Data entries:
>>>
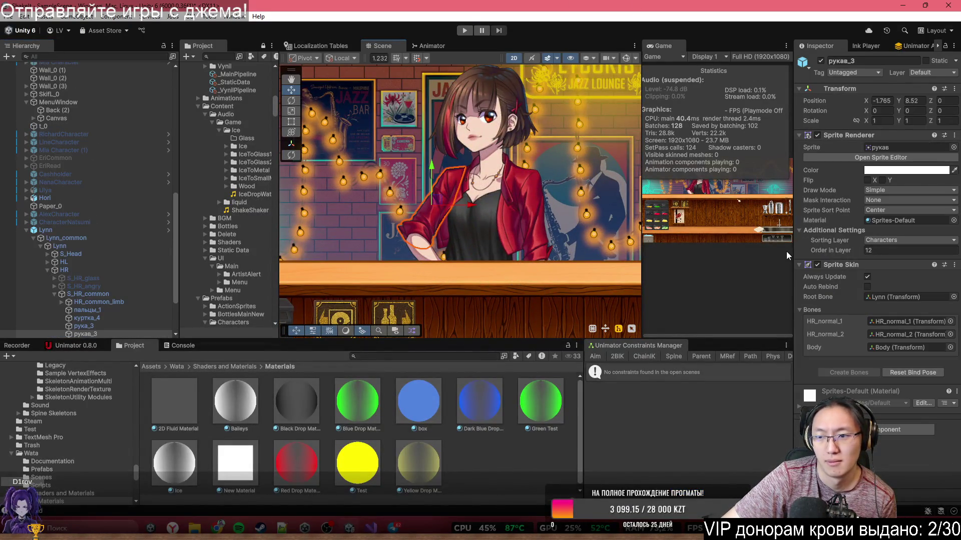
{"action": "left_click", "coordinate": [871, 212]}
{"action": "left_click", "coordinate": [827, 214]}
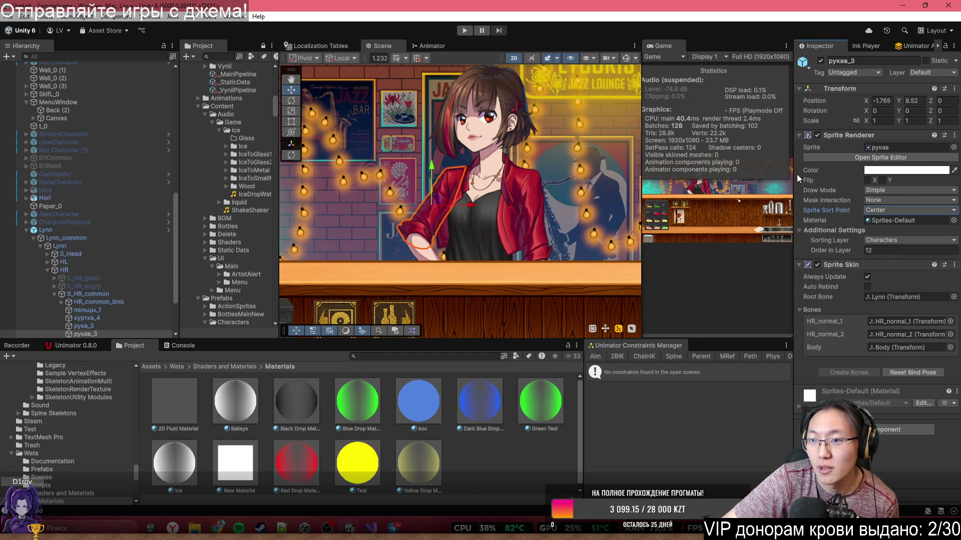
{"action": "mouse_move", "coordinate": [216, 528]}
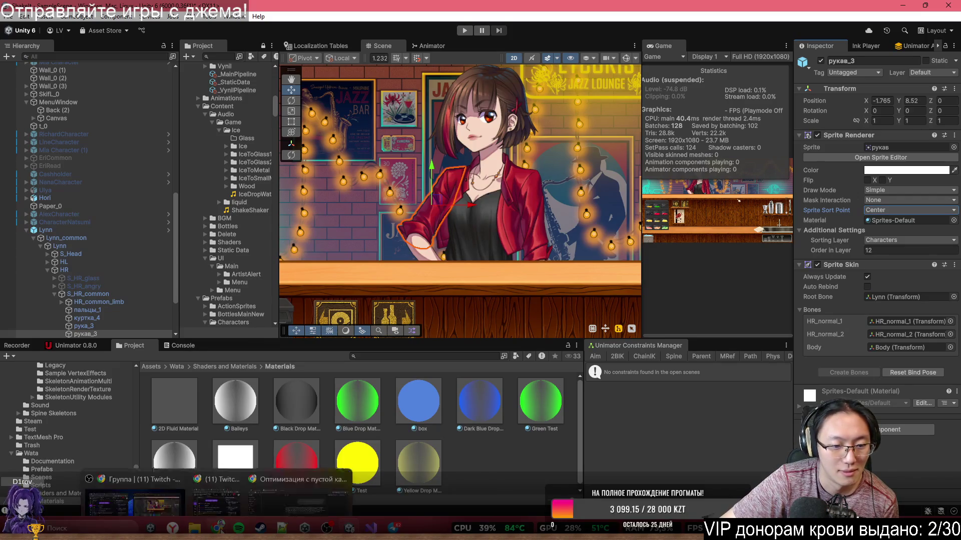
{"action": "left_click", "coordinate": [305, 481]}
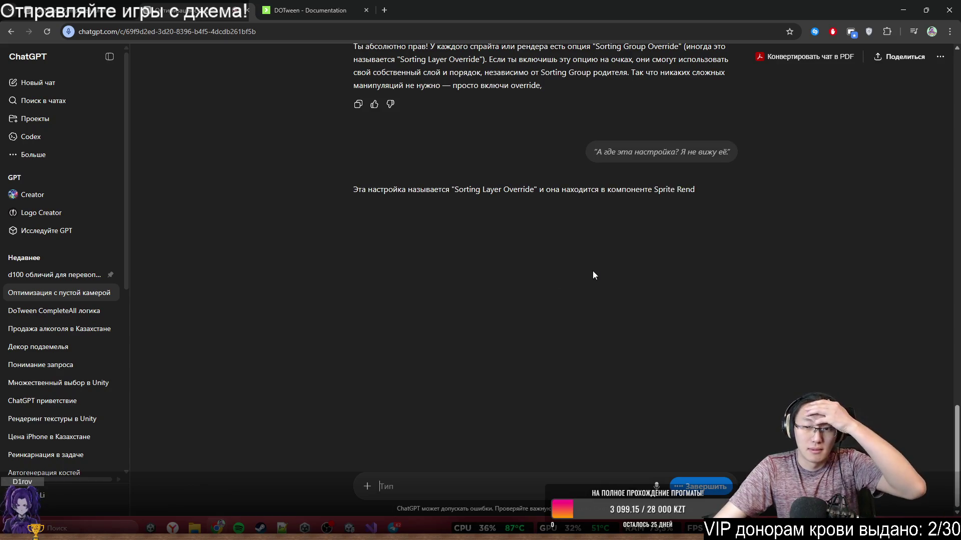
After ChatGPT places Sorting Layer Override in Sprite Renderer, minimize Chrome.
{"action": "left_click", "coordinate": [899, 8]}
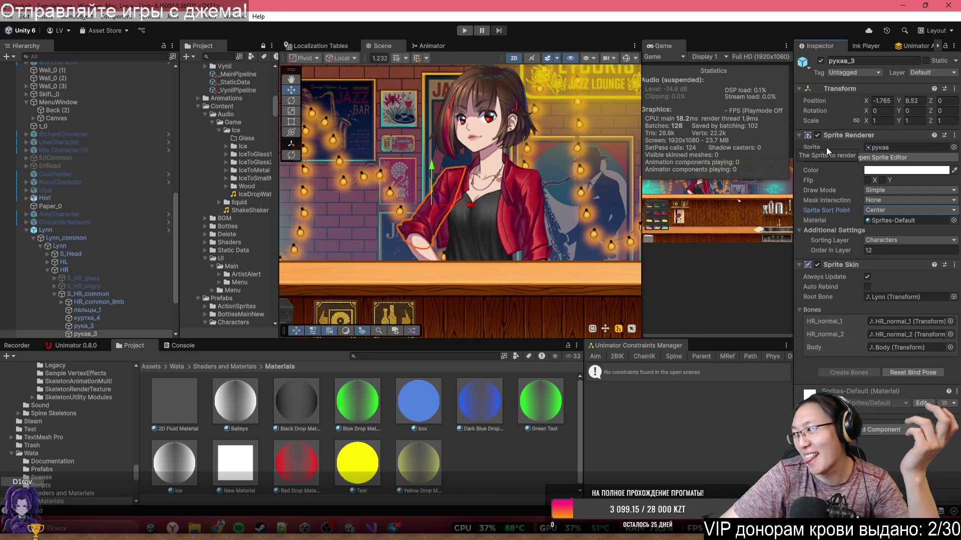
Add a Sorting Group to the sleeve on the Characters layer with Order in Layer 75.
{"action": "left_click", "coordinate": [923, 429]}
{"action": "type", "text": "Sor"}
<<<
Prompt ▸ Reprint the entries above exactly, images removed.

Result of the exercise ▸
{"action": "left_click", "coordinate": [871, 212]}
{"action": "left_click", "coordinate": [827, 214]}
{"action": "mouse_move", "coordinate": [216, 528]}
{"action": "left_click", "coordinate": [305, 481]}
After ChatGPT places Sorting Layer Override in Sprite Renderer, minimize Chrome.
{"action": "left_click", "coordinate": [899, 8]}
Add a Sorting Group to the sleeve on the Characters layer with Order in Layer 75.
{"action": "left_click", "coordinate": [923, 429]}
{"action": "type", "text": "Sor"}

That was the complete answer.